The Role of Manganese As a Controller of Gold Mineralization/Conclusions and Recommendations
Based on the information available up to this moment, a model has been presented to explain the geochemical characteristics of the ore distribution in the San José de Las Malezas gold-quartz vein deposit, in Santa Clara, Cuba.
This model describes the serpentinization of an ultramafic protrusion, which is later obducted onto the surface to form part of an ophiolitic complex. Special attention has been given to the formation and evolution of different manganese minerals during the serpentinization of the host rocks. The model helps to explain the negative correlation between gold and manganese over the serpentinites.
It has been suggested elsewhere the possibility of a partial melting process of this ultramafic body before its protrusion. This process could have provoked the formation of a gold enriched zone due to the gravitational separation of this mineral. Although the partial melting of these rocks is possible, this idea needs to be tested in the future. The existence of a gold enriched zone in the serpentinites will not only help to explain the remobilization of gold in the hydrothermal-metasomatic fluid, but also it could become a prospecting objective in the area.

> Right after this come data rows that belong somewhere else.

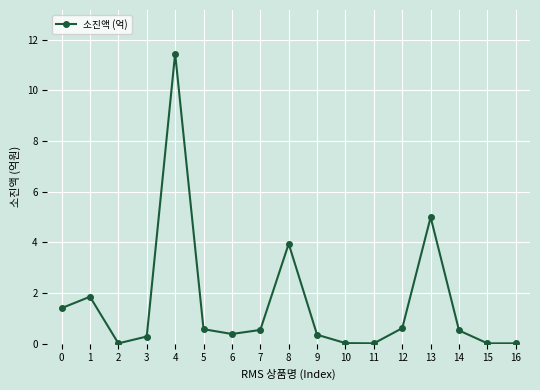

True or false: the data has more than 1 interior local peaks.

True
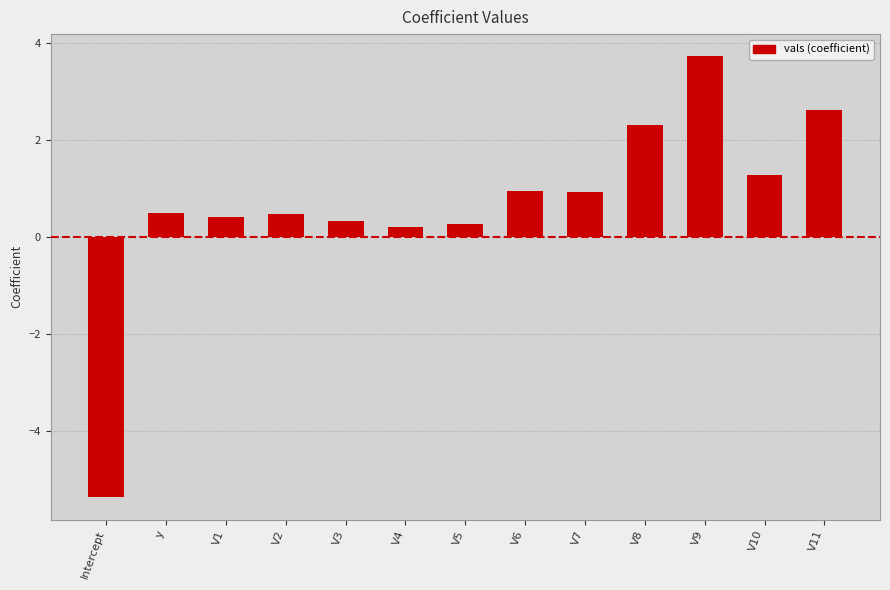

What is the change in value from V5 to V10?

+1.0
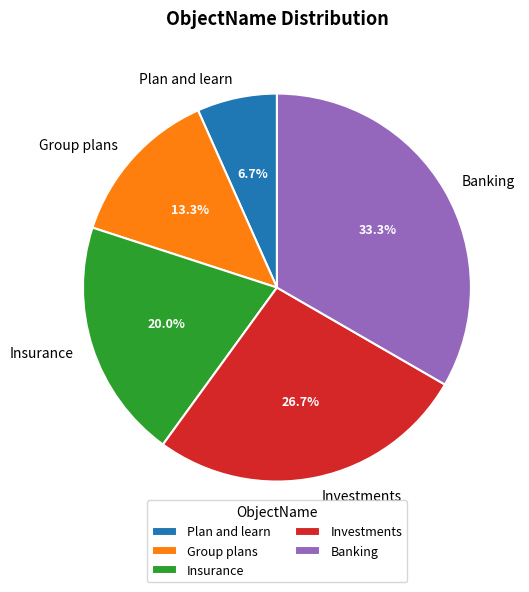

Rank the categories by value from highest to lowest.

Banking, Investments, Insurance, Group plans, Plan and learn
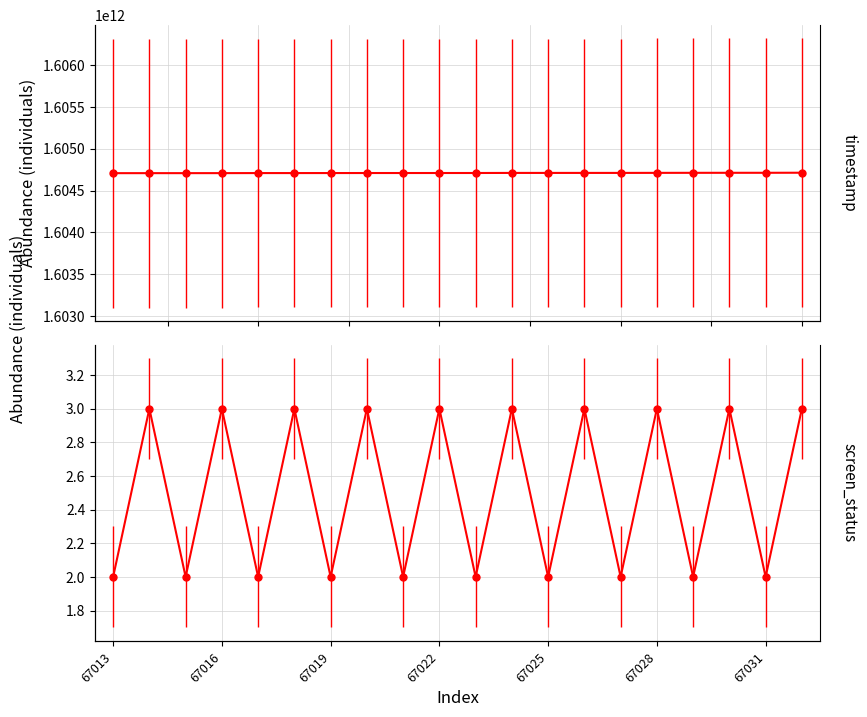

List the labels in order of timestamp value, smallest first.

67013, 67014, 67015, 67016, 67017, 67018, 67019, 67020, 67021, 67022, 67023, 67024, 67025, 67026, 67027, 67028, 67029, 67030, 67031, 67032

After the obduction, the area was affected by hydrothermal-metasomatic fluids along the developed tectonic system. The origin of these fluids is yet to be determined, but due to the presence of H2CO3, H4SiO4, and H2S, it is possible to suggest a magmatic or magmatic-slab origin in preference to a pure slab source.
These fluids reactivated the serpentinization of the host rocks, and provoked the formation of a listwaenitic zone toward the less altered serpentinites. The model assumes that gold was leached from the serpentinites by the fluids and considers two mechanisms for its transportation. The first one is the mechanical transportation of thin scales of native gold by the fluid. This may explain the existence of a gold enrichment zone in the iron-altered serpentinites. The second mechanism is the transportation of gold as thio-complexes and its precipitation in the siliceous zone due to a decrease in pH and/or an increment of the fO2 provoked by the formation of galena, massicot or other lead minerals (chrochoite?), and the loss of temperature due to the mixing of the fluids with meteoric waters.
The same conditions of pH, fO2, and loss of temperature in the siliceous zone, provoked the precipitation of copper, lead, zinc, arsenic and silver from the fluid, and the formation of copper and lead-zinc minerals in the contact of the quartz bodies with the crushed host rocks.
Although this model can presently explain all the known characteristics of the distribution of gold and other ores in this deposit, I am not presenting it as uncontroversial model, but as a working hypothesis to formulate what needs to be tested in future studies.